The Best of Fredric Brown
- Cover of first edition
- Author: Fredric Brown
- Cover artist: Richard V. Corben
- Language: English
- Series: Ballantine's Classic Library of Science Fiction
- Genre: Science fiction
- Publisher: Doubleday
- Publication date: 1977
- Publication place: United States
- Media type: Print (hardback)
- Pages: 280
- OCLC: 3273613
- Preceded by: The Best of Philip K. Dick
- Followed by: The Best of Edmond Hamilton

= The Best of Fredric Brown =

1977 collection of science fiction short stories by Fredric Brown

The Best of Fredric Brown is a collection of science fiction short stories by American author Fredric Brown, edited by Robert Bloch. It was first published in hardback by Nelson Doubleday in January 1977 and in paperback by Ballantine Books in May of the same year as a volume in its Classic Library of Science Fiction.

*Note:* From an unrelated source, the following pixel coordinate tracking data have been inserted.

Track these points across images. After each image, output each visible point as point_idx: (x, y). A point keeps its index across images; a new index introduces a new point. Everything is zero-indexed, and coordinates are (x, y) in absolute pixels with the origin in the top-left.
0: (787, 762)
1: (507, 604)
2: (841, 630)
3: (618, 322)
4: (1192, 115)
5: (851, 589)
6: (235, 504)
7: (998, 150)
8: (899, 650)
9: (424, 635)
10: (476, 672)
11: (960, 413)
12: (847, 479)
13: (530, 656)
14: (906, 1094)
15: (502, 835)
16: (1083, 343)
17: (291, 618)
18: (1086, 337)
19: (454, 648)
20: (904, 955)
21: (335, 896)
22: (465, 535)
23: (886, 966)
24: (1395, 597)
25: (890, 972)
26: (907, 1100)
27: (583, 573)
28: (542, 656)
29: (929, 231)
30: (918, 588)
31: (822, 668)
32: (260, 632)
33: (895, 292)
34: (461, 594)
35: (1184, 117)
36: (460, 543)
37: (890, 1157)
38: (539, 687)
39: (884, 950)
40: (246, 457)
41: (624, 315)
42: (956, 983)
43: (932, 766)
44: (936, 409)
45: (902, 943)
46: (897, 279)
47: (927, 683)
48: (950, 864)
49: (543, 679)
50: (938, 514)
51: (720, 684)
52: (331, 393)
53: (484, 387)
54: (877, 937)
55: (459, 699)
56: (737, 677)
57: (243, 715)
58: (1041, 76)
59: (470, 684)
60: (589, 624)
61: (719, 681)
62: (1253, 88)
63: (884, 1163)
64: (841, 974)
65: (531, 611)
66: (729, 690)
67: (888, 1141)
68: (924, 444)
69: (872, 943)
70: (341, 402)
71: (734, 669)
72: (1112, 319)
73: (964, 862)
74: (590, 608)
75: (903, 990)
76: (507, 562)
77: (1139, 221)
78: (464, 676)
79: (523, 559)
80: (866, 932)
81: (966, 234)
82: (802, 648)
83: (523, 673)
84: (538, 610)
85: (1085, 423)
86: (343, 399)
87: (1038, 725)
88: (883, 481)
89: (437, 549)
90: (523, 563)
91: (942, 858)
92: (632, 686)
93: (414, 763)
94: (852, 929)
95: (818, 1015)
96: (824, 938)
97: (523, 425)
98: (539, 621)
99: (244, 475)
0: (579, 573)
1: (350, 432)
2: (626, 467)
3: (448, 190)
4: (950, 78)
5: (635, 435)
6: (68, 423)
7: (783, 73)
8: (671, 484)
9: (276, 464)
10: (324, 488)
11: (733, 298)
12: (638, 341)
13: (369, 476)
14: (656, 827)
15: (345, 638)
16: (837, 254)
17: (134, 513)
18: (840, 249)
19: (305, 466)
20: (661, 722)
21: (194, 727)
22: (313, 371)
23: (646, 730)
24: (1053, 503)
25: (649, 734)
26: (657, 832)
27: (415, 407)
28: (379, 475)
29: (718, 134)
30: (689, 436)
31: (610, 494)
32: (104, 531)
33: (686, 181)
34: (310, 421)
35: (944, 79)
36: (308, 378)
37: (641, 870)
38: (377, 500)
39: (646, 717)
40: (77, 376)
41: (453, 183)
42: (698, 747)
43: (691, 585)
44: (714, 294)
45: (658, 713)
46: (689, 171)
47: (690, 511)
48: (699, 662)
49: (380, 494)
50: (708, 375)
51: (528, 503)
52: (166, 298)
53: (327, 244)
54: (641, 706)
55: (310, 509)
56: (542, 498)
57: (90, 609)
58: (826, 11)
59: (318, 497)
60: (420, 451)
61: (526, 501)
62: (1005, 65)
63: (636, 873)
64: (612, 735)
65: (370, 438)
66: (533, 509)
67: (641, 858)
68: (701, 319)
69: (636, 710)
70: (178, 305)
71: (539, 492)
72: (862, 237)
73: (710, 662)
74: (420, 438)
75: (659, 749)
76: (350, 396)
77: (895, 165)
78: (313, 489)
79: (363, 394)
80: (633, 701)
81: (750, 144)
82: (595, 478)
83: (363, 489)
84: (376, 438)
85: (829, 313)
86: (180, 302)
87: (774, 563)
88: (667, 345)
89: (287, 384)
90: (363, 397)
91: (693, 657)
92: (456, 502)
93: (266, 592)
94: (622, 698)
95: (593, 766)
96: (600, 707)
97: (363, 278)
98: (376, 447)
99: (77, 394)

The book has been translated into German and Spanish.

==Summary==
The book contains thirty-one short works of fiction by the author, together with an introduction by editor Robert Bloch.

==Contents==
- "Introduction" (Robert Bloch)
- "Arena" (from Astounding Science Fiction, Jun. 1944)
- "Imagine" (poem) (from The Magazine of Fantasy & Science Fiction, May 1955)
- "It Didn't Happen" (from Playboy, Oct. 1963)
- "Recessional" (from The Dude, Mar. 1960)
- "Eine Kleine Nachtmusik" (with Carl Onspaugh) (from The Magazine of Fantasy & Science Fiction, Jun. 1965)
- "Puppet Show" (from Playboy, Nov. 1962)
- "Nightmare in Yellow" (from Nightmares and Geezenstacks, Jul. 1961)
- "Earthmen Bearing Gifts" (from Galaxy Magazine, Jun. 1960)
- "Jaycee" (from The Magazine of Fantasy & Science Fiction, Oct. 1958)
- "Pi in the Sky" (from Thrilling Wonder Stories, Win. 1945)
- "Answer" (from Angels and Spaceships, Sep. 1954)
- "The Geezenstacks" (from Weird Tales, Sep. 1943)
- "Hall of Mirrors" (from Galaxy Science Fiction, Dec. 1953)
- "Knock" (from Thrilling Wonder Stories, Dec. 1948)
- "Rebound" (from Galaxy Magazine, Apr. 1960)
- "Star Mouse" (from Planet Stories, Spr. 1942)
- "Abominable" (from The Dude, Mar. 1960)
- "Letter to a Phoenix" (from Astounding Science Fiction, Aug. 1949)
- "Not Yet the End" (from Captain Future, Win. 1941)
- "Etaoin Shrdlu" (from Unknown Worlds, Feb. 1942)
- "Armageddon" (from Unknown Fantasy Fiction, Aug. 1941)
- "Experiment" (from Galaxy Science Fiction, Feb. 1954)
- "The Short Happy Lives of Eustace Weaver I" (from Ellery Queen's Mystery Magazine, Jun. 1961)
- "The Short Happy Lives of Eustace Weaver II" (from Ellery Queen's Mystery Magazine, Jun. 1961)
- "The Short Happy Lives of Eustace Weaver III" (from Ellery Queen's Mystery Magazine, Jun. 1961)
- "Reconciliation" (from Angels and Spaceships, Sep. 1954)
- "Nothing Sirius" (from Captain Future, Spr. 1944)
- "Pattern" (from Angels and Spaceships, Sep. 1954)
- "The Yehudi Principle" (from Astounding Science Fiction, US edition May 1944, UK edition Aug. 1944)
- "Come and Go Mad" (from Weird Tales, Jul. 1949)
- "The End" (from Dude, May 1961)

==Reception==
The book was reviewed by Everett F. Bleiler in The Guide to Supernatural Fiction, 1983, and Juan Manuel Santiago in Las 100 mejores novelas de ciencia ficción del siglo XX, 2001.

==Awards==
The book placed fourteenth in the 1977 Locus Poll Award for Best Single Author Collection. "Star Mouse" was nominated for the 1943 Retro Hugo Award for Best Novelette in 2018. "Etaoin Shrdlu" was nominated for the 1943 Retro Hugo Award for Best Short Story in 2018. "The Geezenstacks" was nominated for the 1944 Retro Hugo Award for Best Short Story in 2019. "Arena" was nominated for the 1945 Retro Hugo Award for Best Novelette in 2020. "The Yehudi Principle" was nominated for the 1945 Retro Hugo Award for Best Short Story in 2020. "Pi in the Sky" was nominated for the 1946 Retro Hugo Award for Best Novelette in 1996.